## Task to complete
Among the lines of the records, find all that carry the word "with" and copy them.
::: Records for this task :::
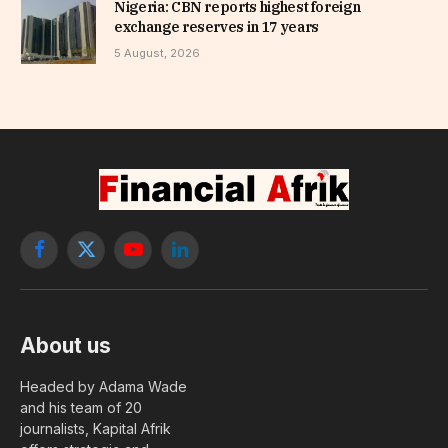
Nigeria: CBN reports highest foreign
exchange reserves in 17 years
5 August, 2026
Facebook
X
YouTube
LinkedIn
(Twitter)
About us
Headed by Adama Wade
and his team of 20
journalists, Kapital Afrik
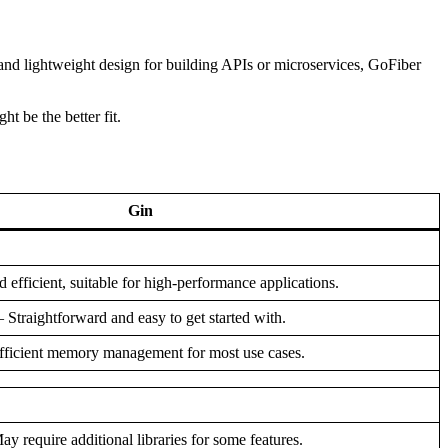
 and lightweight design for building APIs or microservices, GoFiber
t be the better fit.
Gin
d efficient, suitable for high-performance applications.
– Straightforward and easy to get started with.
fficient memory management for most use cases.
ay require additional libraries for some features.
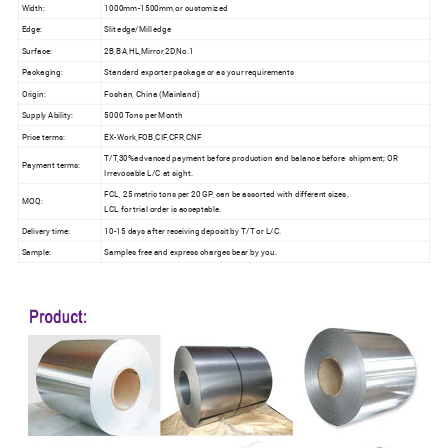
Width:
1000mm-1500mm,or customized
Edge:
Slit edge/Mill edge
Surface:
2B,BA,HL,Mirror,2D,No.1
Packaging:
Standard exporter package or as your requirements
Origin:
Foshan, China (Mainland)
Supply Ability:
5000 Tons per Month
Price terms:
EX-Work,FOB,CIF,CFR,CNF
T/T,30%advanced payment before production and balance before shipment; OR
Payment terms:
Irrevocable L/C at sight.
FCL, 25 metric tons per 20 GP, can be assorted with different sizes.
MOQ:
LCL for trial order is acceptable.
Delivery time:
10-15 days after receiving deposit by T/T or L/C.
Sample:
Samples free and express charges bear by you.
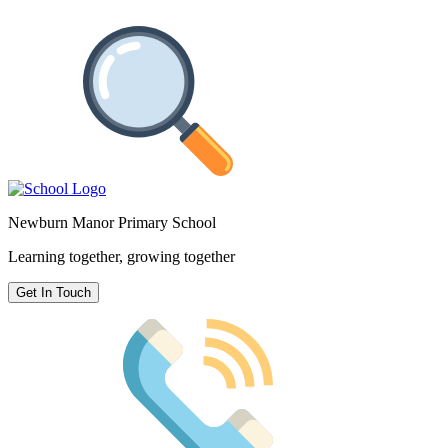
Newburn Manor Primary School
Learning together, growing together
Get In Touch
:::
## Response
– Straightforward and easy to get started with.
FCL, 25 metric tons per 20 GP, can be assorted with different sizes.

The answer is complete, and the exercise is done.